**WHAT YOU WILL DO**. Give the data below again exactly as written, without its pictures.

Page images and extracted text:

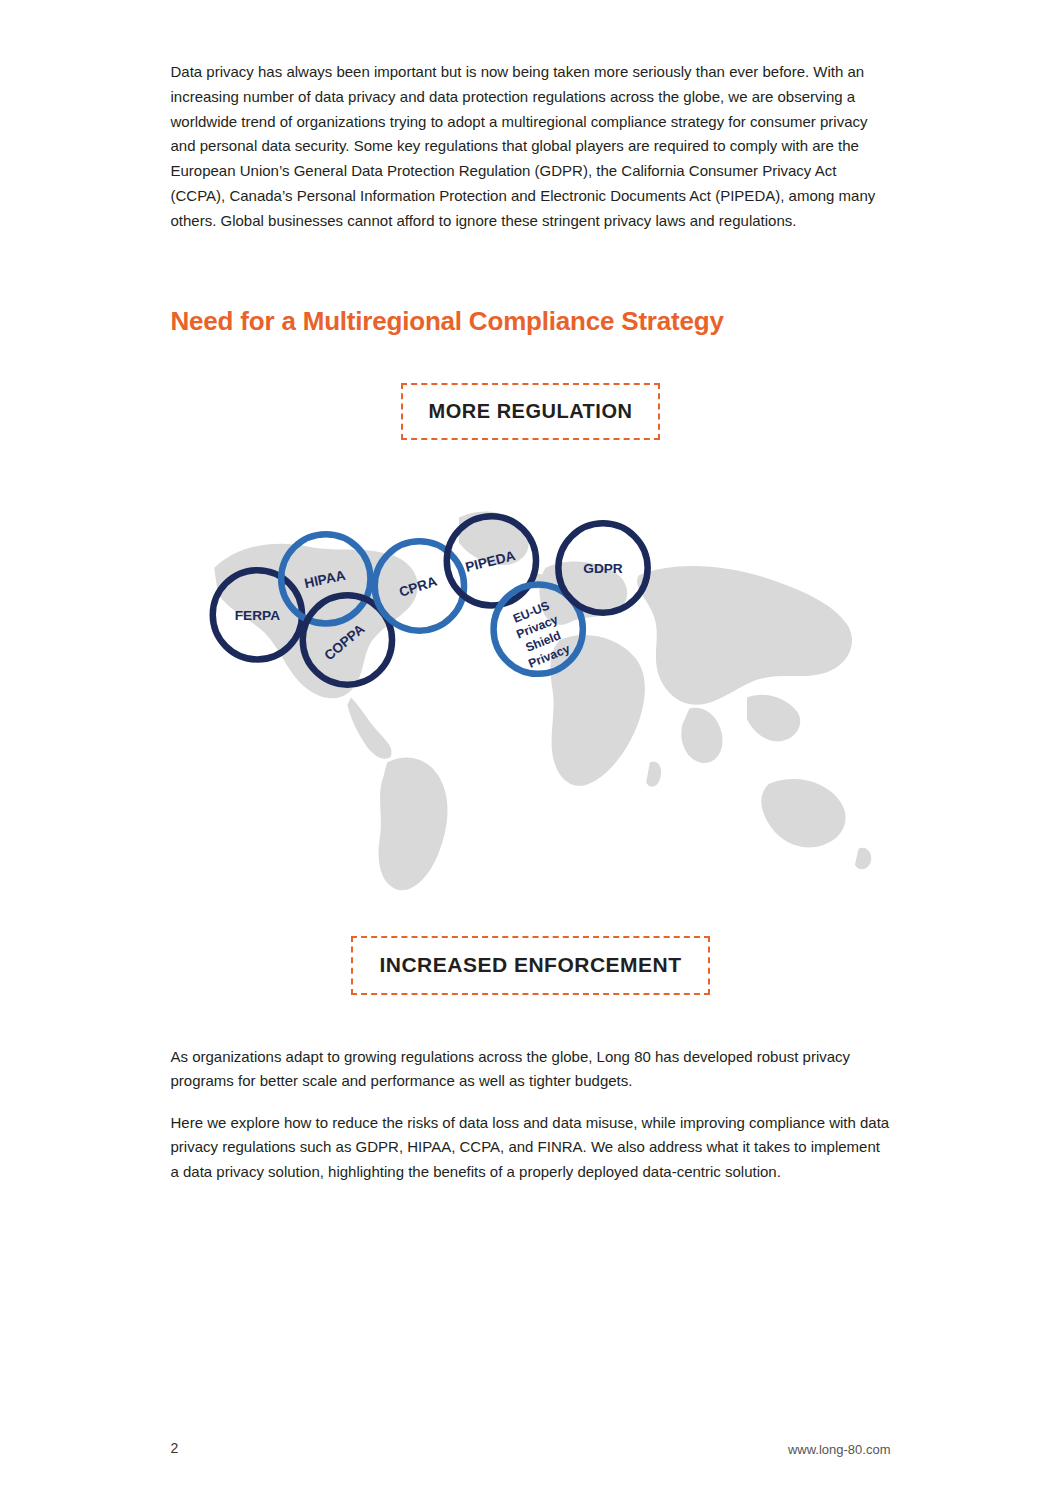Data privacy has always been important but is now being taken more seriously than ever before. With an increasing number of data privacy and data protection regulations across the globe, we are observing a worldwide trend of organizations trying to adopt a multiregional compliance strategy for consumer privacy and personal data security. Some key regulations that global players are required to comply with are the European Union’s General Data Protection Regulation (GDPR), the California Consumer Privacy Act (CCPA), Canada’s Personal Information Protection and Electronic Documents Act (PIPEDA), among many others. Global businesses cannot afford to ignore these stringent privacy laws and regulations.
Need for a Multiregional Compliance Strategy
MORE REGULATION
FERPA HIPAA COPPA CPRA PIPEDA GDPR EU-US Privacy Shield Privacy
INCREASED ENFORCEMENT
As organizations adapt to growing regulations across the globe, Long 80 has developed robust privacy programs for better scale and performance as well as tighter budgets.
Here we explore how to reduce the risks of data loss and data misuse, while improving compliance with data privacy regulations such as GDPR, HIPAA, CCPA, and FINRA. We also address what it takes to implement a data privacy solution, highlighting the benefits of a properly deployed data-centric solution.
2
www.long-80.com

**RESULT OF THE EXERCISE**.
Data privacy has always been important but is now being taken more seriously than ever before. With an increasing number of data privacy and data protection regulations across the globe, we are observing a worldwide trend of organizations trying to adopt a multiregional compliance strategy for consumer privacy and personal data security. Some key regulations that global players are required to comply with are the European Union’s General Data Protection Regulation (GDPR), the California Consumer Privacy Act (CCPA), Canada’s Personal Information Protection and Electronic Documents Act (PIPEDA), among many others. Global businesses cannot afford to ignore these stringent privacy laws and regulations.
Need for a Multiregional Compliance Strategy
MORE REGULATION
FERPA HIPAA COPPA CPRA PIPEDA GDPR EU-US Privacy Shield Privacy
INCREASED ENFORCEMENT
As organizations adapt to growing regulations across the globe, Long 80 has developed robust privacy programs for better scale and performance as well as tighter budgets.
Here we explore how to reduce the risks of data loss and data misuse, while improving compliance with data privacy regulations such as GDPR, HIPAA, CCPA, and FINRA. We also address what it takes to implement a data privacy solution, highlighting the benefits of a properly deployed data-centric solution.
2
www.long-80.com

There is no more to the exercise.